*Work item*. Show each line of the entries below in which the word "стоимость" appears.

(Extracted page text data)
= Beginning of Section =

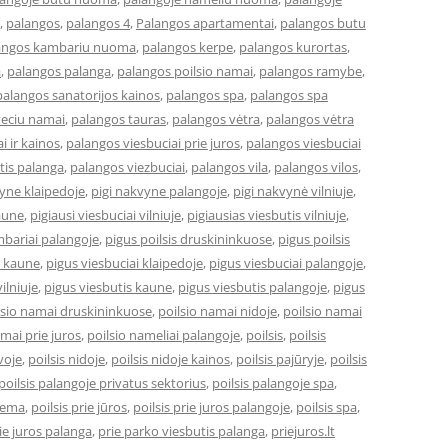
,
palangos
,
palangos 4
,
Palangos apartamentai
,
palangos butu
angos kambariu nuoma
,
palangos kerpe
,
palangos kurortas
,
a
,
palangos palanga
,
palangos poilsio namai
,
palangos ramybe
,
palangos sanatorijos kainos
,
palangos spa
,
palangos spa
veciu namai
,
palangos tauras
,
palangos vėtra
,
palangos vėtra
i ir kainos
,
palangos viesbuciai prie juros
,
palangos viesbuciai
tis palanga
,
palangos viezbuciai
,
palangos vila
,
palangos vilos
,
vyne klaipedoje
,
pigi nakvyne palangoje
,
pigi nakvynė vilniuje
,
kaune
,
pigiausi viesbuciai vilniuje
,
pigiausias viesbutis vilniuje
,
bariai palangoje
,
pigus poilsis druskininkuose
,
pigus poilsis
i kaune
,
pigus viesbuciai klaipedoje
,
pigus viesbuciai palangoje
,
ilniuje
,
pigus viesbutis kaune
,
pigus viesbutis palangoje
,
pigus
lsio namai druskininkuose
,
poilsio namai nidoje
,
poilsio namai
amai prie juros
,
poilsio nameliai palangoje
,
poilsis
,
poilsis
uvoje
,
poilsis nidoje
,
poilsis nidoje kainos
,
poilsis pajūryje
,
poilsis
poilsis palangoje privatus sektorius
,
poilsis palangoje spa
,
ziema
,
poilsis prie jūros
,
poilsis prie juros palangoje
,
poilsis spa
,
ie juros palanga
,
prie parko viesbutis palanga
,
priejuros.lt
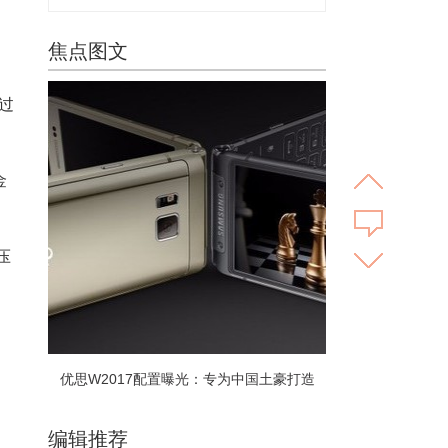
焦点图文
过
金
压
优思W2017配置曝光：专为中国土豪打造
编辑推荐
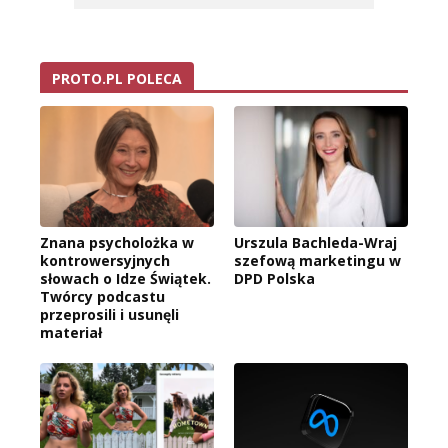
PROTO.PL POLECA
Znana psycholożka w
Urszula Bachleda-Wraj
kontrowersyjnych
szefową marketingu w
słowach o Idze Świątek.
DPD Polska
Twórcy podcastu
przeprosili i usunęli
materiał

= End of Section =
= Beginning of Section =

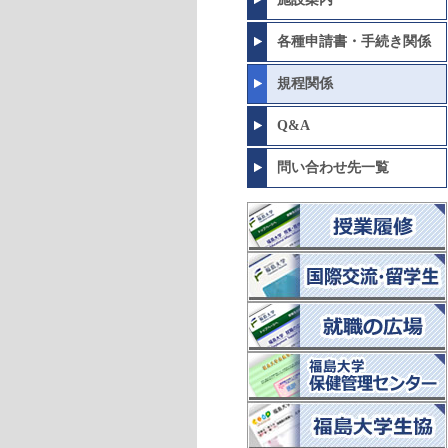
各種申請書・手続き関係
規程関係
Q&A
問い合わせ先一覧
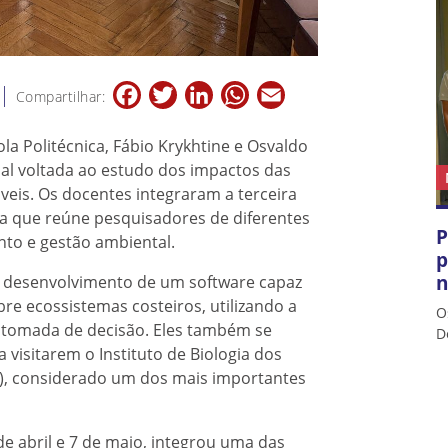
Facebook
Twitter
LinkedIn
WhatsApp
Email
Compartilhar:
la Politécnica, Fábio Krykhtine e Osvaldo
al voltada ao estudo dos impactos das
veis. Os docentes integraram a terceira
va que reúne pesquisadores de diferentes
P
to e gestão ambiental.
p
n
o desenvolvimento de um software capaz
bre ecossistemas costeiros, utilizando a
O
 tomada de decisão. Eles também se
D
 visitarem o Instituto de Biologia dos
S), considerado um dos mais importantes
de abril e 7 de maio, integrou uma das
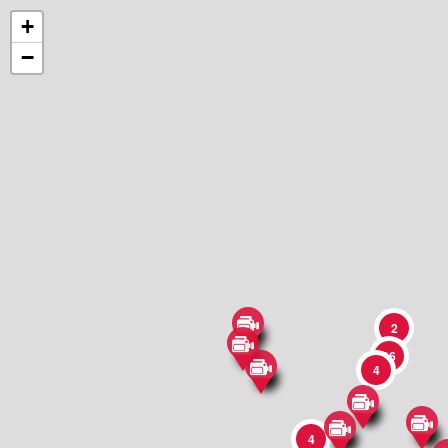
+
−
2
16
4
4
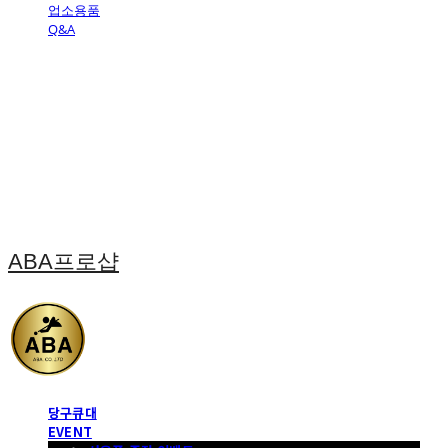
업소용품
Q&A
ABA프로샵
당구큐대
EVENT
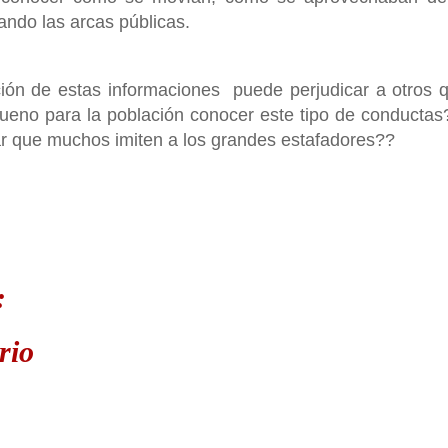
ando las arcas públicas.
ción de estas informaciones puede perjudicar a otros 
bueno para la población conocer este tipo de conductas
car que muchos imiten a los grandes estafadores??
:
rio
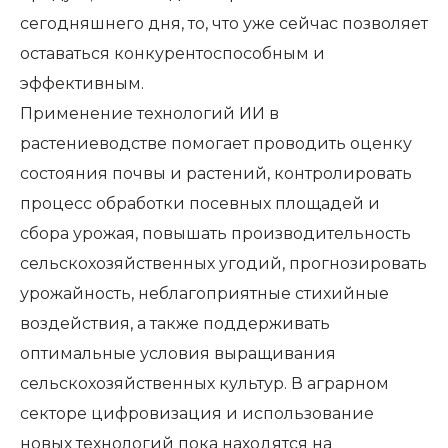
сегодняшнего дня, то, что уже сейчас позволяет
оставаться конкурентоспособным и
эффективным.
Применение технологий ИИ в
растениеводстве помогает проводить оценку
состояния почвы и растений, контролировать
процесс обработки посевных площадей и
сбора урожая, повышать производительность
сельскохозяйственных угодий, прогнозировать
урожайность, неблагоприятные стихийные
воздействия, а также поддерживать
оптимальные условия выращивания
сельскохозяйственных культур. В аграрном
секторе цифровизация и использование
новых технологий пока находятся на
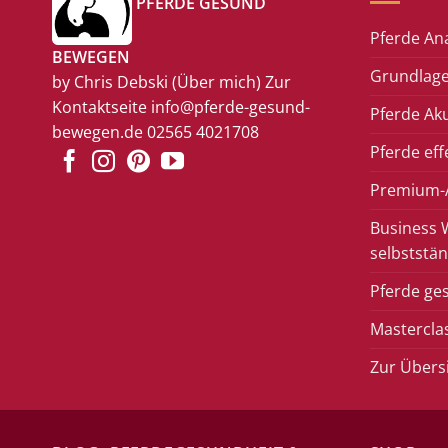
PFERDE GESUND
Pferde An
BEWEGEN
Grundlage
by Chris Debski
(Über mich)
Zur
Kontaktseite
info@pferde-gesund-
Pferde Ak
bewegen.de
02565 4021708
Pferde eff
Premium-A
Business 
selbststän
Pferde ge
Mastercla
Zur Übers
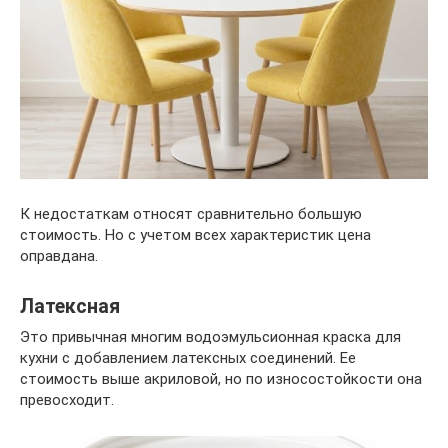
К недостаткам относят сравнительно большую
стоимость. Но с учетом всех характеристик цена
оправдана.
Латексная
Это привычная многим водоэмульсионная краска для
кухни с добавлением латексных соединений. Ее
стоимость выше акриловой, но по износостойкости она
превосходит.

= End of Section =

*Answer to the problem*.
стоимость. Но с учетом всех характеристик цена
стоимость выше акриловой, но по износостойкости она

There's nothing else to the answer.